__What you will do__
1) What kind of sauerkraut does the sauerkraut balls recipe recommend using instead of homemade?
2) Extend the sauerkraut balls recipe, picking up after its last sentence.

__Page excerpt__
--- --- ---
Crunchy deep-fried crust, soft pillowy mashed potatoes, and tangy sauerkraut, all rolled together into scrumptious sauerkraut balls! These tangy party appetizers are the best sauerkraut balls you've ever sunk your teeth into, I promise! Get ready to whip up a batch for your next game day celebration!
What sauerkraut should I use?
I love making homemade sauerkraut, not only does it tastes better than the store-bought variety, but I love the health benefits from eating it raw. If you haven't tried it yet, check out my instructions for making your own homemade sauerkraut. It is a fun project, and the most difficult step is just waiting!
However, I do not think homemade sauerkraut is well suited for this recipe. It is too crunchy and will detract from the light, fluffy texture of your sauerkraut balls. Instead, I recommend simply picking up a can of sauerkraut from your grocery store.
--- --- ---
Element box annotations

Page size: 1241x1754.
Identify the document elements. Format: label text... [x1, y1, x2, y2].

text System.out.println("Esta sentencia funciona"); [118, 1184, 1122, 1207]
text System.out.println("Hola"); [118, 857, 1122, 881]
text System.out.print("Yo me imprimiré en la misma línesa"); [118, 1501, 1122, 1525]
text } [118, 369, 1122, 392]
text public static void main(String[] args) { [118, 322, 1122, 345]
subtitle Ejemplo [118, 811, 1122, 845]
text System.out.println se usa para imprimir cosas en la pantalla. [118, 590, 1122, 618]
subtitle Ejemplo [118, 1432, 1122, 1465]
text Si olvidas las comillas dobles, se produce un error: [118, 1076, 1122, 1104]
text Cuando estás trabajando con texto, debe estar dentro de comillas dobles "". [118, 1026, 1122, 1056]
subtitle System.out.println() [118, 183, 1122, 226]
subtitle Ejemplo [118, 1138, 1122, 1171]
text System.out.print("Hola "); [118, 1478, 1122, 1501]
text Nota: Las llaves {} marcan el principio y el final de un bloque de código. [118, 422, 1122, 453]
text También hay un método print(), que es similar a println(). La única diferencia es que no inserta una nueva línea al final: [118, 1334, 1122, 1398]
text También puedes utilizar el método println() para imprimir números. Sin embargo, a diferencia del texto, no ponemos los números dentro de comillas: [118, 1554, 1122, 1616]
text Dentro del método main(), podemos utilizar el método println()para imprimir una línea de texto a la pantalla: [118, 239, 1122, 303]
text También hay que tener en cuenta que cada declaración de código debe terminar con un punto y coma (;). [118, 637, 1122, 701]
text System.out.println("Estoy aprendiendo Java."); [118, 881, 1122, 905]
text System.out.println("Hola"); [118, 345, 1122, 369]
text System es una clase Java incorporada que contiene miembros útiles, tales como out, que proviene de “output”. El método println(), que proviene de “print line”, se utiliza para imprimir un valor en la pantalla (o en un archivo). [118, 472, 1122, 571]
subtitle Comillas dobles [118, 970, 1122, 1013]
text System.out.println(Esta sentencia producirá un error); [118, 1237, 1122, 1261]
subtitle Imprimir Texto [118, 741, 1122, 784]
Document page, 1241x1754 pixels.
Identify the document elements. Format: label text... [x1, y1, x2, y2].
--- --- ---
__Response list__
1) A can of sauerkraut from the grocery store.

2)
Ingredients and Substitutions
- Potatoes - You need to use baking potatoes, such as Russet potatoes for this recipe. Yukons and reds will be a poor substitute.
- Canned sauerkraut
- Caraway seed - This seed is associated with the strong flavor of Rye bread, I would not omit it because it brings a lot of flavor.
- All purpose flour - Flour will be needed as a binder for the balls and for the coating.
- Dry bread crumbs - These are used in the sauerkraut mixture and in the batter.
How to make them
To start this deep-fried sauerkraut balls recipe you will need to peel and boil your potatoes until tender in a large pot of salted water. Once tender, drain them from the water and mash them in a large bowl.
The mashed potatoes will be really hot right now, so it is recommended to let them cool briefly so they are easier to handle. While cooling, the sauerkraut, egg, salt, pepper, caraway seeds, flour, and breadcrumbs can be added to the potatoes. Combine this egg mixture with a fork.
Tip: It is important to squeeze the sauerkraut to expel the liquid. Too much liquid will make the balls soggy and fall apart.
Once combined, form the sauerkraut and potato mixture into bite-sized balls by rolling the mixture between your hands. I recommend 1-2 tablespoons of mixture for each ball or use a cookie scoop for consistent sizing. Aim for roughly 1-inch balls.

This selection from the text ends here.